++++ LISTED ENTRIES

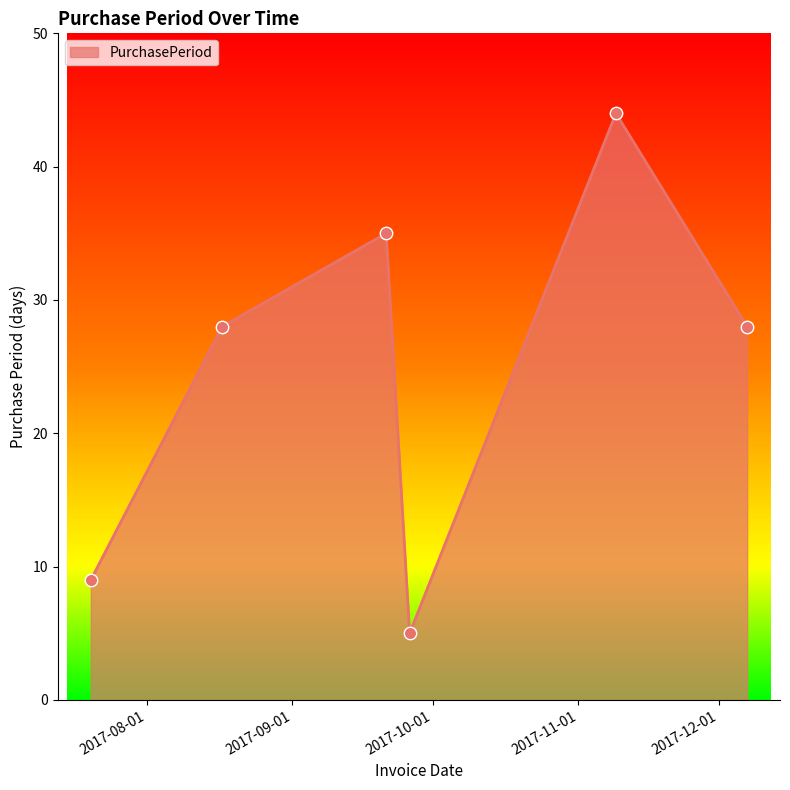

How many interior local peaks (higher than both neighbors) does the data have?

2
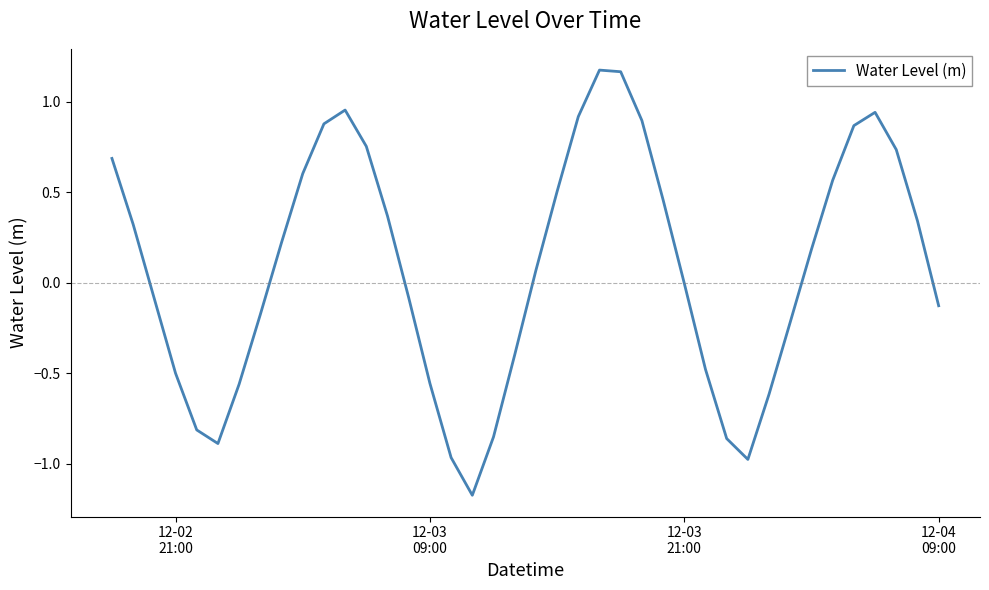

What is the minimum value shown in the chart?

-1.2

++++++++
++++ LISTED ENTRIES

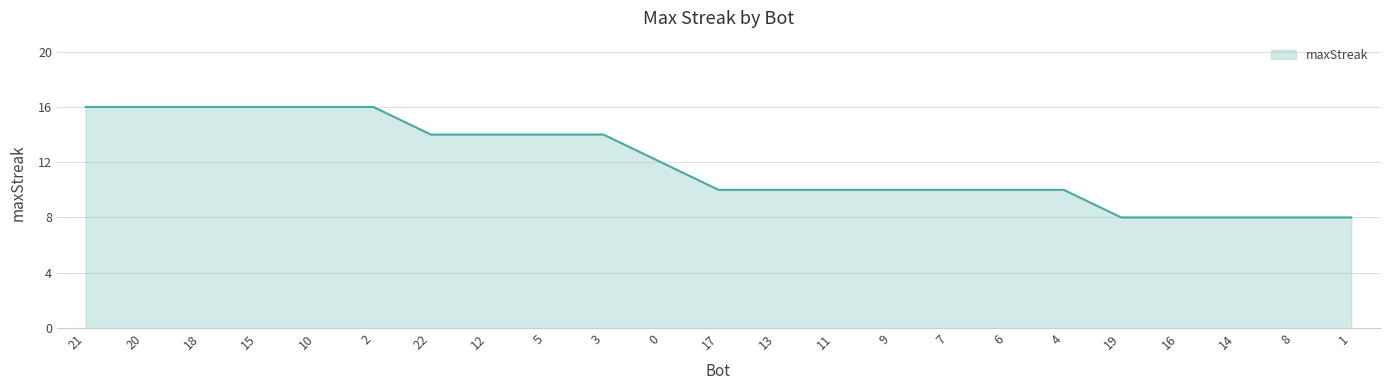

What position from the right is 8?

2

++++++++

WORK REQUEST — Count the lines in the data above that contain the word "What", and give only that number.

ANSWER SPACE — 2